The proposed West Loop/LaSalle Street Historic District would place 70 historic buildings on the National Register in an area bounded by Wacker Drive, Wells, Van Buren and Clark. The district would also contain some of the city’s best late 19th and early 20th Century architecture, including the Rookery Building at 209 S. LaSalle; the City Hall/County Building and the Chicago Board of Trade, seen in the above photo, at Jackson and LaSalle.

The landmarks commission’s program committee will consider the recommendation at its Thursday meeting. The measure would then go to the state’s Historic Sites Advisory Committee for further approval. The panel is also slated to weigh a National Register district composed of bungalows in the Auburn Gresham neighborhood.

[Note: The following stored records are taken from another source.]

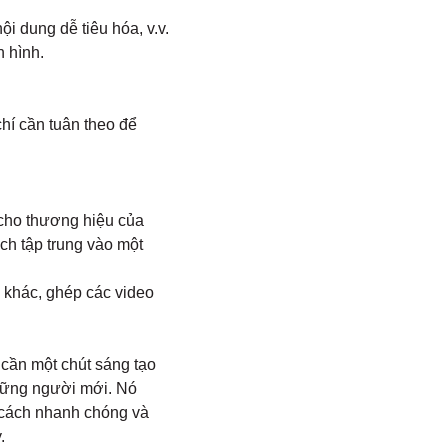
i dung dễ tiêu hóa, v.v.
n hình.
chí cần tuân theo để
cho thương hiệu của
ch tập trung vào một
khác, ghép các video
 cần một chút sáng tạo
những người mới. Nó
t cách nhanh chóng và
.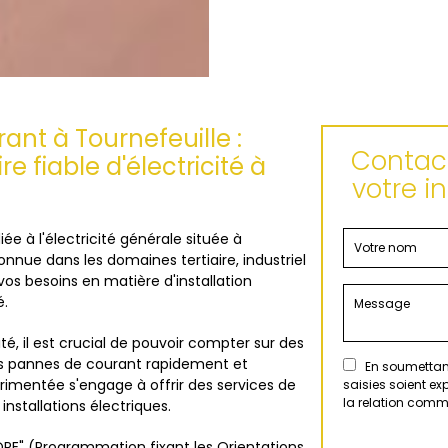
ant à Tournefeuille :
Contact
e fiable d'électricité à
votre i
e à l'électricité générale située à
nnue dans les domaines tertiaire, industriel
os besoins en matière d'installation
é.
é, il est crucial de pouvoir compter sur des
 les pannes de courant rapidement et
En soumettant
rimentée s'engage à offrir des services de
saisies soient e
la relation comm
 installations électriques.
POPE" (Programmation fixant les Orientations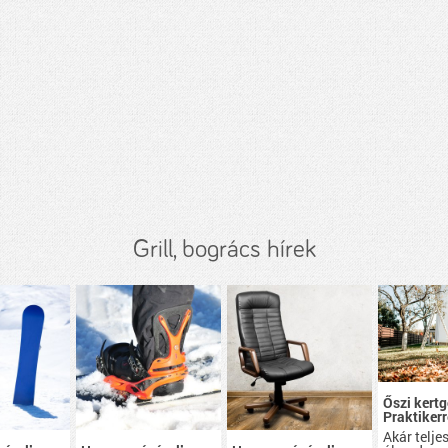
Grill, bogrács hírek
Őszi kert
Praktikerr
Akár teljes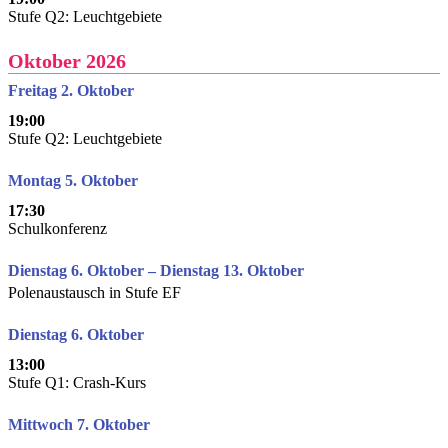
Stufe Q2: Leuchtgebiete
Oktober 2026
Freitag 2. Oktober
19:00
Stufe Q2: Leuchtgebiete
Montag 5. Oktober
17:30
Schulkonferenz
Dienstag 6. Oktober – Dienstag 13. Oktober
Polenaustausch in Stufe EF
Dienstag 6. Oktober
13:00
Stufe Q1: Crash-Kurs
Mittwoch 7. Oktober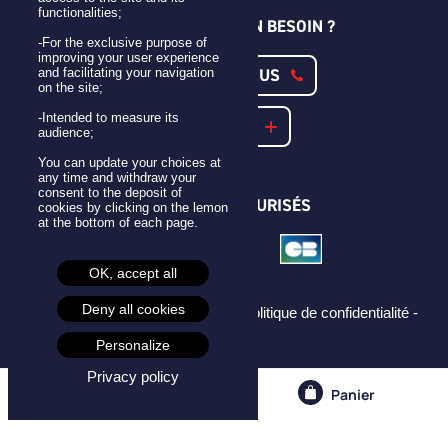
functionalities;
UNE QUESTION ? UN BESOIN ?
-For the exclusive purpose of
improving your user experience
CONTACTEZ-NOUS
and facilitating your navigation
on the site;
-Intended to measure its
NOTRE FAQ
audience;
You can update your choices at
any time and withdraw your
consent to the deposit of
PAIEMENTS SÉCURISÉS
cookies by clicking on the lemon
at the bottom of each page.
OK, accept all
Deny all cookies
Mentions légales -
CGU -
CGV -
Politique de confidentialité -
Cookies -
Personalize
Privacy policy
Compte
Panier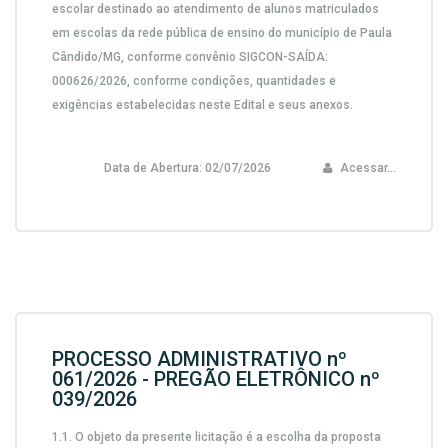
escolar destinado ao atendimento de alunos matriculados
em escolas da rede pública de ensino do município de Paula
Cândido/MG, conforme convênio SIGCON-SAÍDA:
000626/2026,
conforme condições, quantidades e
exigências estabelecidas neste Edital e seus anexos.
Data de Abertura:
02/07/2026
Acessar...
PROCESSO ADMINISTRATIVO nº
061/2026 - PREGÃO ELETRÔNICO nº
039/2026
1.1.
O objeto da presente licitação é a escolha da proposta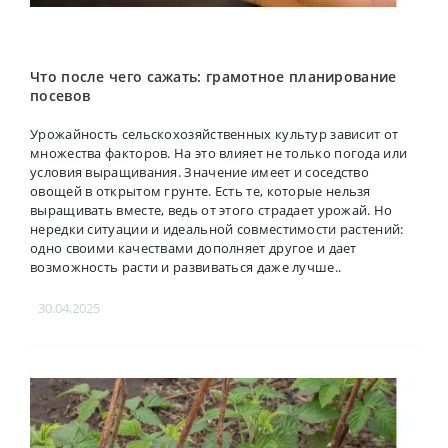
Что после чего сажать: грамотное планирование
посевов
Урожайность сельскохозяйственных культур зависит от
множества факторов. На это влияет не только погода или
условия выращивания. Значение имеет и соседство
овощей в открытом грунте. Есть те, которые нельзя
выращивать вместе, ведь от этого страдает урожай. Но
нередки ситуации и идеальной совместимости растений:
одно своими качествами дополняет другое и дает
возможность расти и развиваться даже лучше..
30.04.2025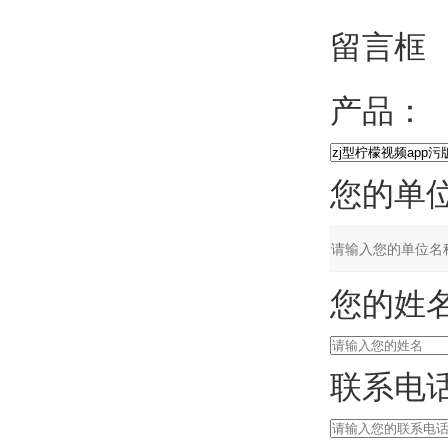
留言框
产品：
您的单位
您的姓名
联系电话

The proposed Auburn Gresham Bungalow Historic District would be located in an area roughly bounded by 78th and 75th streets between Paulina and Winchester, featuring 250 intact bungalows built between 1918 and 1932. If approved, the district would be the city’s 11th bungalow district to hit the National Register since Chicago began actively documenting and preserving the venerable one-and-a-half story home – which make up about a third of the city’s housing stock – just over a decade ago.

South Shore, Rogers Park, Portage Park and Chatham are among the neighborhoods with a National Register bungalow district.

The National Register listings would recognize the importance of the downtown structures and the Auburn Gresham homes, but in both cases would also make possible state and federal historic tax credits to assist their rehab.